Same old, same old. Snakes are never fans of big noises or crowds. Leave the snake it its habitat and refrain from handling during storms or fireworks displays. Routine is important to snakes, so make sure to follow your daily care schedule as normal that day.
Chew relief. Rabbits and other small furry creatures like gerbils and hamsters can tend to shake, thump, burrow, chew and pace during loud noise events. Darken their spaces, give them plenty of toys and distractions and speak to them gently and calmly. Don’t startle them if you can help it. If you reach your hand in to pet them, make sure they are expecting it.
Cover up. Birds can be tented in their cages (if tenting is a regular occurrence). Close all the windows and drape the curtains. Make sure any smoke from backyard grills or sulfur smoke from fireworks doesn’t make its way into the house. Sulfur from sparklers and any firework residue should be cleaned from the paver patio or driveways as it is poisonous to pets if ingested.
Petite party. Keep the guest list small. Parties plus fireworks can equal disaster for some pets. Your pet may interpret the squealing and cheers of the crowd as “something is very wrong here!” The loud noises may get associated with strangers in your pet’s mind, and this can have lasting effects. It may taint each encounter with a new person from then on. Family members and friends with whom the pet is familiar will be the safest guests.

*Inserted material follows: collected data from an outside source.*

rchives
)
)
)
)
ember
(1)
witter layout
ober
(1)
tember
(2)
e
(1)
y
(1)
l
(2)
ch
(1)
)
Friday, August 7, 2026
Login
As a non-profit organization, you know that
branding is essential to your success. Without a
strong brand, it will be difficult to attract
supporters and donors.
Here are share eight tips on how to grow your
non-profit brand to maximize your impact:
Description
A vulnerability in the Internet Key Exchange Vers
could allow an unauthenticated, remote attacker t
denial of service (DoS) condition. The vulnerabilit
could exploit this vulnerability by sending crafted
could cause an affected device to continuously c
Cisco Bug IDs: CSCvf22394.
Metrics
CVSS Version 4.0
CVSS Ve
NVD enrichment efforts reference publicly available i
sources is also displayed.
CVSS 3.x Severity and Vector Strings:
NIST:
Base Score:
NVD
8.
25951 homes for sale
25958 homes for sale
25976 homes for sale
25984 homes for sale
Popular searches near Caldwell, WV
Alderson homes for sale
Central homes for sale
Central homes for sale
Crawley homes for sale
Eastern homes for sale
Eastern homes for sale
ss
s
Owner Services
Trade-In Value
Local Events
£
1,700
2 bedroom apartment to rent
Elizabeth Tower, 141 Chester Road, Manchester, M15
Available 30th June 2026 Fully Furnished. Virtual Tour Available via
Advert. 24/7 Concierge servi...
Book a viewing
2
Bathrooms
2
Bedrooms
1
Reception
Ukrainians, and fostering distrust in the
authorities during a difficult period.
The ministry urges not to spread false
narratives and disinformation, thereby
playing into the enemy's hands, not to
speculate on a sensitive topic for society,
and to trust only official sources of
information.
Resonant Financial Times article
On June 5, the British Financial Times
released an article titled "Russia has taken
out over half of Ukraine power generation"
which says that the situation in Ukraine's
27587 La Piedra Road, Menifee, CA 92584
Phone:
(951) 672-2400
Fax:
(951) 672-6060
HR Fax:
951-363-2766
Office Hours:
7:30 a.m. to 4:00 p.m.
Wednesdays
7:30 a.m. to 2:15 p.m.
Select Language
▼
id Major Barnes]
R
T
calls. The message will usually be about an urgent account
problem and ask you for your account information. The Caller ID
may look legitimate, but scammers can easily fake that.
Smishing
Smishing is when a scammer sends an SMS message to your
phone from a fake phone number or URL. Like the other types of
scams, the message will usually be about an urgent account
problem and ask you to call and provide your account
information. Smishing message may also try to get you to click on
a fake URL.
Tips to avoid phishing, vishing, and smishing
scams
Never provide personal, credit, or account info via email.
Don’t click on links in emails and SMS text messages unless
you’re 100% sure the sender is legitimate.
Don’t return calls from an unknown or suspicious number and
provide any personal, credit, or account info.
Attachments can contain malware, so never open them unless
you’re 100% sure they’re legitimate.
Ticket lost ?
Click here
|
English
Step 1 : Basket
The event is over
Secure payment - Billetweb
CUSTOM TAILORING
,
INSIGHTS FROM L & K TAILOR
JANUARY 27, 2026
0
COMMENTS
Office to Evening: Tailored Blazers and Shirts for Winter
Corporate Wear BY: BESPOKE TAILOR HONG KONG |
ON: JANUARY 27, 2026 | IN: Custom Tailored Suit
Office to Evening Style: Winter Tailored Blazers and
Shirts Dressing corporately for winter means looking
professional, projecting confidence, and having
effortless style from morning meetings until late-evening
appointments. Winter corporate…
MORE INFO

Lock it up. Close off escape routes. Sometimes our pets panic despite our efforts. Make sure all doors, pet doors, windows, vents, cabinets, etc. are securely closed.
Medications. In more extreme cases, medications can be administered to pets to help them through the 4th of July celebrations. Common advice is to dose the pets with Benadryl, but always ask the veterinarian before doing so. A small amount of anti-anxiety medication during the fireworks may be the best solution for a very nervous pet. Call the doc for advice. Be sure to time the dose for the fireworks. It can take an hour or more for the medication to take effect.
Enjoy the 4th
We love our pets and don’t want them to suffer, but unless their anxiety is extreme, they will probably be OK after the noise is over. You can set them up in a safe spot inside and go outdoors to enjoy the celebrations without guilt. Summer is the season for all of us to get outside and spend time with family and friends. A little extra TLC for your pet over the long weekend will go a long way.